## Goal of the exercise
Write out, unchanged, the lines in the records below from the line with "I'm Lukasz 👋" to the line with "I am currently", including both of those lines and nothing else.

-.-.-

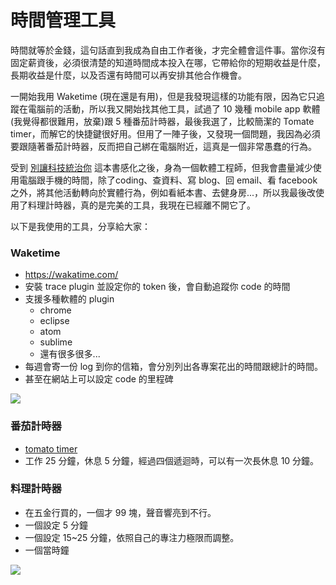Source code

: # 時間管理工具

時間就等於金錢，這句話直到我成為自由工作者後，才完全體會這件事。當你沒有固定薪資後，必須很清楚的知道時間成本投入在哪，它帶給你的短期收益是什麼，長期收益是什麼，以及否還有時間可以再安排其他合作機會。

一開始我用 Waketime (現在還是有用)，但是我發現這樣的功能有限，因為它只追蹤在電腦前的活動，所以我又開始找其他工具，試過了 10 幾種 mobile app 軟體(我覺得都很難用，放棄)跟 5 種番茄計時器，最後我選了，比較簡潔的 Tomate timer，而解它的快捷鍵很好用。但用了一陣子後，又發現一個問題，我因為必須要跟隨著番茄計時器，反而把自己綁在電腦附近，這真是一個非常愚蠢的行為。

受到 [別讓科技統治你](http://www.books.com.tw/products/0010509687) 這本書感化之後，身為一個軟體工程師，但我會盡量減少使用電腦跟手機的時間，除了coding、查資料、寫 blog、回 email、看 facebook 之外，將其他活動轉向於實體行為，例如看紙本書、去健身房...，所以我最後改使用了料理計時器，真的是完美的工具，我現在已經離不開它了。

以下是我使用的工具，分享給大家：

### Waketime

- https://wakatime.com/
- 安裝 trace plugin 並設定你的 token 後，會自動追蹤你 code 的時間
- 支援多種軟體的 plugin
    - chrome
    - eclipse
    - atom
    - sublime
    - 還有很多很多...
- 每週會寄一份 log 到你的信箱，會分別列出各專案花出的時間跟總計的時間。
- 甚至在網站上可以設定 code 的里程碑

![](http://i.imgur.com/YAGEG0F.png)

### 番茄計時器

- [tomato timer](https://tomato-timer.com/)
- 工作 25 分鐘，休息 5 分鐘，經過四個遞迴時，可以有一次長休息 10 分鐘。

### 料理計時器

- 在五金行買的，一個才 99 塊，聲音響亮到不行。
- 一個設定 5 分鐘
- 一個設定 15~25 分鐘，依照自己的專注力極限而調整。
- 一個當時鐘

![](http://i.imgur.com/sxowptJ.jpg)
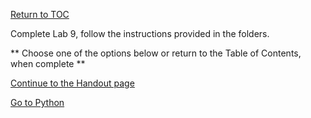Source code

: <a href="https://github.com/CyberTrainingUSAF/06-Debugging-Assembly/blob/master/00-Table-of-Contents.md" rel="Return to TOC"> Return to TOC </a>

Complete Lab 9, follow the instructions provided in the folders.


** Choose one of the options below or return to the Table of Contents, when complete **

<a href="https://github.com/CyberTrainingUSAF/06-Debugging-Assembly/tree/master/ASM_Handouts" rel="Continue to the Handout page"> Continue to the Handout page </a>

<a href="https://github.com/CyberTrainingUSAF/06-Debugging-Assembly/tree/master/ASM_Handouts" rel="Go to Python "> Go to Python </a>
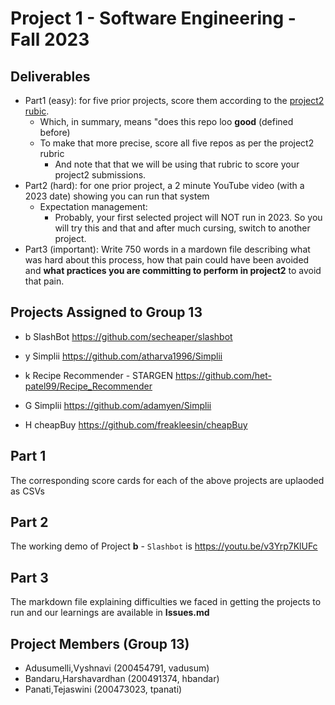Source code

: # Project 1 - Software Engineering - Fall 2023

## Deliverables 


- Part1 (easy): for five prior projects, score them according to the [project2 rubic](project2.md).
  - Which, in summary, means "does this repo loo **good** (defined before)
  - To make that more precise, score all five repos as per the project2 rubric
    - And note that that we will be using that rubric to score your project2 submissions.
- Part2 (hard): for one prior project, a 2 minute YouTube video (with a 2023 date) showing you can run that system
  - Expectation management:
    - Probably, your first selected project will NOT run in 2023. So you will try this and that and after much cursing, switch to another project.
- Part3 (important): Write 750 words in a mardown file describing what was hard about this process, how that pain could have been avoided and
    **what practices you are committing to perform in project2** to avoid that pain.

## Projects Assigned to Group 13

- b   SlashBot	https://github.com/secheaper/slashbot

- y	Simplii	https://github.com/atharva1996/Simplii

- k	Recipe Recommender - STARGEN	https://github.com/het-patel99/Recipe_Recommender

- G	Simplii	https://github.com/adamyen/Simplii

- H	cheapBuy	https://github.com/freakleesin/cheapBuy

## Part 1

The corresponding score cards for each of the above projects are uplaoded as CSVs

## Part 2

The working demo of Project **b** - `Slashbot` is https://youtu.be/v3Yrp7KlUFc 

## Part 3

The markdown file explaining difficulties we faced in getting the projects to run and our learnings are available in **Issues.md**

## Project Members (Group 13)

- Adusumelli,Vyshnavi (200454791, vadusum)
- Bandaru,Harshavardhan (200491374, hbandar)
- Panati,Tejaswini (200473023, tpanati)
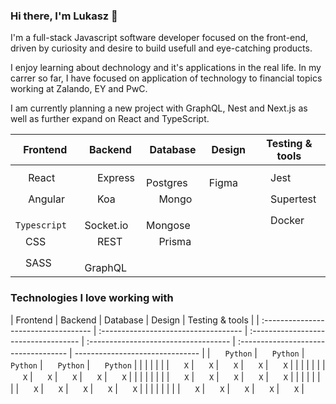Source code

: ### Hi there, I'm Lukasz 👋

I'm a full-stack Javascript software developer focused on the front-end, driven by curiosity and desire to build usefull and eye-catching products.

I enjoy learning about dechnology and it's applications in the real life. In my carrer so far, I have focused on application of technology to financial topics working at Zalando, EY and PwC.

I am currently planning a new project with GraphQL, Nest and Next.js as well as further expand on React and TypeScript.

| Frontend                                                                                                                                                        | Backend                                                                                                                                 | Database                                                                                                                               | Design                                                                                                                              | Testing & tools                                                                                                                         |
| --------------------------------------------------------------------------------------------------------------------------------------------------------------- | --------------------------------------------------------------------------------------------------------------------------------------- | -------------------------------------------------------------------------------------------------------------------------------------- | ----------------------------------------------------------------------------------------------------------------------------------- | --------------------------------------------------------------------------------------------------------------------------------------- |
| <img width="16px" src="https://upload.wikimedia.org/wikipedia/commons/thumb/a/a7/React-icon.svg/1200px-React-icon.svg.png" /> React                             | <img width="16px" src="https://upload.wikimedia.org/wikipedia/commons/thumb/a/a7/React-icon.svg/1200px-React-icon.svg.png" /> Express   | <img width="16px" src="https://upload.wikimedia.org/wikipedia/commons/thumb/a/a7/React-icon.svg/1200px-React-icon.svg.png" /> Postgres | <img width="16px" src="https://upload.wikimedia.org/wikipedia/commons/thumb/a/a7/React-icon.svg/1200px-React-icon.svg.png" /> Figma | <img width="16px" src="https://upload.wikimedia.org/wikipedia/commons/thumb/a/a7/React-icon.svg/1200px-React-icon.svg.png" /> Jest      |
| <img width="16px" src="https://upload.wikimedia.org/wikipedia/commons/thumb/c/cf/Angular_full_color_logo.svg/1200px-Angular_full_color_logo.svg.png" /> Angular | <img width="16px" src="https://upload.wikimedia.org/wikipedia/commons/thumb/a/a7/React-icon.svg/1200px-React-icon.svg.png" /> Koa       | <img width="16px" src="https://upload.wikimedia.org/wikipedia/commons/thumb/a/a7/React-icon.svg/1200px-React-icon.svg.png" /> Mongo    |                                                                                                                                     | <img width="16px" src="https://upload.wikimedia.org/wikipedia/commons/thumb/a/a7/React-icon.svg/1200px-React-icon.svg.png" /> Supertest |
| <img width="16px" src="https://cdn.jsdelivr.net/gh/devicons/devicon/icons/typescript/typescript-original.svg" /> `Typescript`                                   | <img width="16px" src="https://upload.wikimedia.org/wikipedia/commons/thumb/a/a7/React-icon.svg/1200px-React-icon.svg.png" /> Socket.io | <img width="16px" src="https://upload.wikimedia.org/wikipedia/commons/thumb/a/a7/React-icon.svg/1200px-React-icon.svg.png" /> Mongose  |                                                                                                                                     | <img width="16px" src="https://upload.wikimedia.org/wikipedia/commons/thumb/a/a7/React-icon.svg/1200px-React-icon.svg.png" /> Docker    |
| <img width="16px" src="https://upload.wikimedia.org/wikipedia/commons/thumb/d/d5/CSS3_logo_and_wordmark.svg/1200px-CSS3_logo_and_wordmark.svg.png" />CSS        | <img width="16px" src="https://upload.wikimedia.org/wikipedia/commons/thumb/a/a7/React-icon.svg/1200px-React-icon.svg.png" /> REST      | <img width="16px" src="https://upload.wikimedia.org/wikipedia/commons/thumb/a/a7/React-icon.svg/1200px-React-icon.svg.png" /> Prisma   |                                                                                                                                     |                                                                                                                                         |
| <img width="16px" src="https://upload.wikimedia.org/wikipedia/commons/thumb/9/96/Sass_Logo_Color.svg/1200px-Sass_Logo_Color.svg.png" />SASS                     | <img width="16px" src="https://upload.wikimedia.org/wikipedia/commons/thumb/a/a7/React-icon.svg/1200px-React-icon.svg.png" /> GraphQL   |                                                                                                                                        |                                                                                                                                     |                                                                                                                                         |

### Technologies I love working with

| Frontend                             | Backend                              | Database                             | Design                               | Testing & tools                      |
| :----------------------------------- | :----------------------------------- | :----------------------------------- | :----------------------------------- | :----------------------------------- | ------------------------------- |
| <img width="16px" src="" /> `Python` | <img width="16px" src="" /> `Python` | <img width="16px" src="" /> `Python` | <img width="16px" src="" /> `Python` | <img width="16px" src="" /> `Python` |
|                                      |                                      |                                      |                                      |
| <img width="16px" src="" /> `X`      | <img width="16px" src="" /> `X`      | <img width="16px" src="" /> `X`      | <img width="16px" src="" /> `X`      | <img width="16px" src="" /> `X`      |
|                                      |                                      |                                      |                                      |
| <img width="16px" src="" /> `X`      | <img width="16px" src="" /> `X`      | <img width="16px" src="" /> `X`      | <img width="16px" src="" /> `X`      | <img width="16px" src="" /> `X`      |
|                                      |                                      |                                      |                                      |
|                                      | <img width="16px" src="" /> `X`      | <img width="16px" src="" /> `X`      | <img width="16px" src="" /> `X`      | <img width="16px" src="" /> `X`      | <img width="16px" src="" /> `X` |
|                                      |                                      |                                      |                                      |
|                                      | <img width="16px" src="" /> `X`      | <img width="16px" src="" /> `X`      | <img width="16px" src="" /> `X`      | <img width="16px" src="" /> `X`      | <img width="16px" src="" /> `X` |
|                                      |                                      |                                      |                                      |
|                                      | <img width="16px" src="" /> `X`      | <img width="16px" src="" /> `X`      | <img width="16px" src="" /> `X`      | <img width="16px" src="" /> `X`      | <img width="16px" src="" /> `X` |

-.-.-

## Solution
: ### Hi there, I'm Lukasz 👋

I'm a full-stack Javascript software developer focused on the front-end, driven by curiosity and desire to build usefull and eye-catching products.

I enjoy learning about dechnology and it's applications in the real life. In my carrer so far, I have focused on application of technology to financial topics working at Zalando, EY and PwC.

I am currently planning a new project with GraphQL, Nest and Next.js as well as further expand on React and TypeScript.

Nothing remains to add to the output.